After tea – the refreshment breaks were frequent and well done – we had another early sound film, The Great Game from British Instructional Films (1930). The ‘great’ game was football. The film effectively combined fictional dramatic sequences with actual footage, including Wembley and the FA Cup. The plot was fairly generic, and included a young footballer trying to make the first team. But the central conflict was in the Board Room, twixt Chairman and Manager. Rather nicely, and presumably reflective of currents in the 1930s, the emphasis was on the team. Surprisingly for me, it was also a period with debates about transfer fees, which made it seem quite up-to-date.

The actual FA Cup 1930.

The actual FA Cup 1930.

The afternoon finished with another Soviet feature, The Cosmic Voyage (1936). This originally had a synchronised score but had an electronic accompaniment at the Phoenix. It had also been screened at the previous Giornate del Cinema Muto. This science fiction feature offered a preview of a coming Soviet Moon shot, with impressive designs and construction, whilst aiming for a scientifically based view of the future.
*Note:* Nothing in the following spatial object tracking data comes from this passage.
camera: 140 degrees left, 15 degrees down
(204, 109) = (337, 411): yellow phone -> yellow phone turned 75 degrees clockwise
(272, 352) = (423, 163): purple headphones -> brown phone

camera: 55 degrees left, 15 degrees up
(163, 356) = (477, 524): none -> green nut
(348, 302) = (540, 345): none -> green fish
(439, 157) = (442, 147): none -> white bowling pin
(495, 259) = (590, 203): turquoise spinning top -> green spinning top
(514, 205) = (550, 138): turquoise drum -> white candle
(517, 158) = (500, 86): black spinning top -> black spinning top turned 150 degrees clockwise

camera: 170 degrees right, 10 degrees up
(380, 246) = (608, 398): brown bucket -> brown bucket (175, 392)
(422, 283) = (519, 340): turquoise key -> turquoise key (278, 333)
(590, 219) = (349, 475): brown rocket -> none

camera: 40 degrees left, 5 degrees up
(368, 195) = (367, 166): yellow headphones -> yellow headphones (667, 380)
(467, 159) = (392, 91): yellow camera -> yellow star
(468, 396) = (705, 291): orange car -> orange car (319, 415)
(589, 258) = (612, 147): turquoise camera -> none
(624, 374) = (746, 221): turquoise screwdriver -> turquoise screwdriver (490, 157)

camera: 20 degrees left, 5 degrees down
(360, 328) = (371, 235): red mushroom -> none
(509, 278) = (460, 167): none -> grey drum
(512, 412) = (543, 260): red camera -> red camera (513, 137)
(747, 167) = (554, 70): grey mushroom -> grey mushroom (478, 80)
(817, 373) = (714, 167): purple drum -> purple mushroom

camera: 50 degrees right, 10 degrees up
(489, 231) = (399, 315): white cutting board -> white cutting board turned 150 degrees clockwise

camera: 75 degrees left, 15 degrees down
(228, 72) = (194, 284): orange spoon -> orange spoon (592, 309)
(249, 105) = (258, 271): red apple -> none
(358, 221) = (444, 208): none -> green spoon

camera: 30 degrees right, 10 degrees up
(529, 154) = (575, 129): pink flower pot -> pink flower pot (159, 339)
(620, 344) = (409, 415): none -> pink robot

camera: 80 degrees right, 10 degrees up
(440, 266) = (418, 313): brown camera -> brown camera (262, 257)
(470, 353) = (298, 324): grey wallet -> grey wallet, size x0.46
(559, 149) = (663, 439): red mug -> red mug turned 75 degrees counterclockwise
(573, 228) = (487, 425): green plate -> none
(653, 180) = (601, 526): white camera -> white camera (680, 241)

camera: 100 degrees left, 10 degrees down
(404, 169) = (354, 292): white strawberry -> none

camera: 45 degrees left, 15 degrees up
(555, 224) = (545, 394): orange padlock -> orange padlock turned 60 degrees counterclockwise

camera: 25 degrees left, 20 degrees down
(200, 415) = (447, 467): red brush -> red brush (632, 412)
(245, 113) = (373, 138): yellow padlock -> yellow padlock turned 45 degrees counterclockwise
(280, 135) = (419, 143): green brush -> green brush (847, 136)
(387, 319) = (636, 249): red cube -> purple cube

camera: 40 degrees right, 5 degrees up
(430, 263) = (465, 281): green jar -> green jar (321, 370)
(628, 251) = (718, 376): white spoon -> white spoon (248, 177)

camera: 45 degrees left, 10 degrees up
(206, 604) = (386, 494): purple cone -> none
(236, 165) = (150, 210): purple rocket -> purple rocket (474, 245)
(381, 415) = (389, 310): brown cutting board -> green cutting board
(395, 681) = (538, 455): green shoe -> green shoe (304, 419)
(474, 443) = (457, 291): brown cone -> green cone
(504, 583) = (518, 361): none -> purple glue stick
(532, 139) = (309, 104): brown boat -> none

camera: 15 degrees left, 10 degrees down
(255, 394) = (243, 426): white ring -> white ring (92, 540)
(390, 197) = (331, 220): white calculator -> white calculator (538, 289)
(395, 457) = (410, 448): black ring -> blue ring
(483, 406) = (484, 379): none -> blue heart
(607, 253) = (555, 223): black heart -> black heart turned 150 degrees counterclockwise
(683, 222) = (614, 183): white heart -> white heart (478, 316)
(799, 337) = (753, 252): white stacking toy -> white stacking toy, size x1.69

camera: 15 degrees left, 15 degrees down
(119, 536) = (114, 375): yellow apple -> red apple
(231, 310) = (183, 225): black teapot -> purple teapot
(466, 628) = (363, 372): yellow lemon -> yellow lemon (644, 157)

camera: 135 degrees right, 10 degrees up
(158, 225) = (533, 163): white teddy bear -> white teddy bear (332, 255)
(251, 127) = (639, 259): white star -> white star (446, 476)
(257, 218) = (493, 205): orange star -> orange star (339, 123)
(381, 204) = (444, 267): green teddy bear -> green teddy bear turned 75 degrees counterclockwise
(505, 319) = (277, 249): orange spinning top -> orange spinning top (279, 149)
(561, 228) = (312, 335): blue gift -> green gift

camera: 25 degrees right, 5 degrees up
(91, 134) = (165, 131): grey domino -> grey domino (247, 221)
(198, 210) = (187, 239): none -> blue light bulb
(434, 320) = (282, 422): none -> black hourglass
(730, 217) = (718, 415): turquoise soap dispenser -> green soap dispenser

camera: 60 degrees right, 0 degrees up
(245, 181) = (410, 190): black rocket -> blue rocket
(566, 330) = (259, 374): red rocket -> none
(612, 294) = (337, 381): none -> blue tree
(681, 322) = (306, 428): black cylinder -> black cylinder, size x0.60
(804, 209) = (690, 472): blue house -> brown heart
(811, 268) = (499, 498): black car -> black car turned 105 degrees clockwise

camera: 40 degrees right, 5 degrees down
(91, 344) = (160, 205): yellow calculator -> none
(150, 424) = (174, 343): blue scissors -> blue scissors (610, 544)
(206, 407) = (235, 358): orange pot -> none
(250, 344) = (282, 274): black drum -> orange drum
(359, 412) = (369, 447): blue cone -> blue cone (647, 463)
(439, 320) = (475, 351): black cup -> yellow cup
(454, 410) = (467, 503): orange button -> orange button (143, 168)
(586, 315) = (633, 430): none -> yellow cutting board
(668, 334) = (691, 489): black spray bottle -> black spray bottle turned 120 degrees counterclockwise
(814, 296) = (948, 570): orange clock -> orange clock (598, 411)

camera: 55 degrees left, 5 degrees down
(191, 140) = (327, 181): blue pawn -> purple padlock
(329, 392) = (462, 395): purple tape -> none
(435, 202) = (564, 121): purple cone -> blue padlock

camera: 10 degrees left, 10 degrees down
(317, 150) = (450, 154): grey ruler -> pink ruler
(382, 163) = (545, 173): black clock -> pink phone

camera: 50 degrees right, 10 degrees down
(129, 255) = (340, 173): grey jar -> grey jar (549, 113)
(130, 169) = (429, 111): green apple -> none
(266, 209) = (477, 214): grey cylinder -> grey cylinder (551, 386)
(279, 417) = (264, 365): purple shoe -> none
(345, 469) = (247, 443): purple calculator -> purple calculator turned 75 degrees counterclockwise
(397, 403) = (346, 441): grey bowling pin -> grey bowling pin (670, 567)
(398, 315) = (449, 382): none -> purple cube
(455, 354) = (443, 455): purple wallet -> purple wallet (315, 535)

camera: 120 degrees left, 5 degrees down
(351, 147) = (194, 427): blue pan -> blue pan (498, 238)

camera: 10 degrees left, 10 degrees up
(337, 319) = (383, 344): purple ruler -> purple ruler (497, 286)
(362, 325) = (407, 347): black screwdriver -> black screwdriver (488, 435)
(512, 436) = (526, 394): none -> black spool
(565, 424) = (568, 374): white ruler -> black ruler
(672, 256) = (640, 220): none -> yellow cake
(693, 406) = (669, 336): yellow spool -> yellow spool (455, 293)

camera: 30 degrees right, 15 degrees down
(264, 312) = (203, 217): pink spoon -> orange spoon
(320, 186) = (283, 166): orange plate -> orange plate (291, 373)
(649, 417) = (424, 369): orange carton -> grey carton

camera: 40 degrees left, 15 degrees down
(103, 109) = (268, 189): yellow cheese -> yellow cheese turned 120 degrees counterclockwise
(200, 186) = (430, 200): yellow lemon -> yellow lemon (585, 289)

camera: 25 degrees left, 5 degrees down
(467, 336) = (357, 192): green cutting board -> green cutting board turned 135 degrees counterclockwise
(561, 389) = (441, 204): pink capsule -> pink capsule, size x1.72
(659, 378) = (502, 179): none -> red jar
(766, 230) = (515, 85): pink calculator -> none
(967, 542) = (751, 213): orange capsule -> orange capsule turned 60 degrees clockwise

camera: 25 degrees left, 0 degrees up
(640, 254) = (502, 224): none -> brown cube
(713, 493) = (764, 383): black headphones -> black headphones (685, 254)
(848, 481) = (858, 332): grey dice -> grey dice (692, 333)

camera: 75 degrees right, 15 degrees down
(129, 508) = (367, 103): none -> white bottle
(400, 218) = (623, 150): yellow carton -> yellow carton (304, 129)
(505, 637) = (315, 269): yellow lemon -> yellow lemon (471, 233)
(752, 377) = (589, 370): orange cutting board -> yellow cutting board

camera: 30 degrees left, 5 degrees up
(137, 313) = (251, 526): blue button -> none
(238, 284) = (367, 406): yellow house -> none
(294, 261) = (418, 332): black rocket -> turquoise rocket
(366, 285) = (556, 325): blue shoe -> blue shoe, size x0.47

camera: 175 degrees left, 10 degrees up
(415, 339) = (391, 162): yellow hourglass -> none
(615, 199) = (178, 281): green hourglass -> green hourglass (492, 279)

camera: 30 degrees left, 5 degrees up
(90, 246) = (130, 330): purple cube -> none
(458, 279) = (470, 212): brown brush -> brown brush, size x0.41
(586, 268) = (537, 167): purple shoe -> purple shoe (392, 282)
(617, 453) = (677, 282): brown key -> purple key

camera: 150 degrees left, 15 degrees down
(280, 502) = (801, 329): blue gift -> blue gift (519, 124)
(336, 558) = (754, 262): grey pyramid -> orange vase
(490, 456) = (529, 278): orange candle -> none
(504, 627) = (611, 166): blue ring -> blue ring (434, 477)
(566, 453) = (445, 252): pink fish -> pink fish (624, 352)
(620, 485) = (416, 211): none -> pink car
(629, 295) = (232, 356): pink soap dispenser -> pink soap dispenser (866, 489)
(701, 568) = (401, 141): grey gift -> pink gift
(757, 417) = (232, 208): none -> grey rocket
In the evening the Festival moved to Leicester Cathedral and the new tomb of Richard Third. The film, Jane Shore (1915), was set during the Yorkshire vs. Lancaster Wars of the Roses. Richard, as villain rather than hero or wise monarch, appears in the film. The film’s notable appeal is in the use of location settings with large numbers of extras. The version screened also had the original tinting restored. And there was a live accompaniment by Orchestra Celeste. So the day ended land-bound again.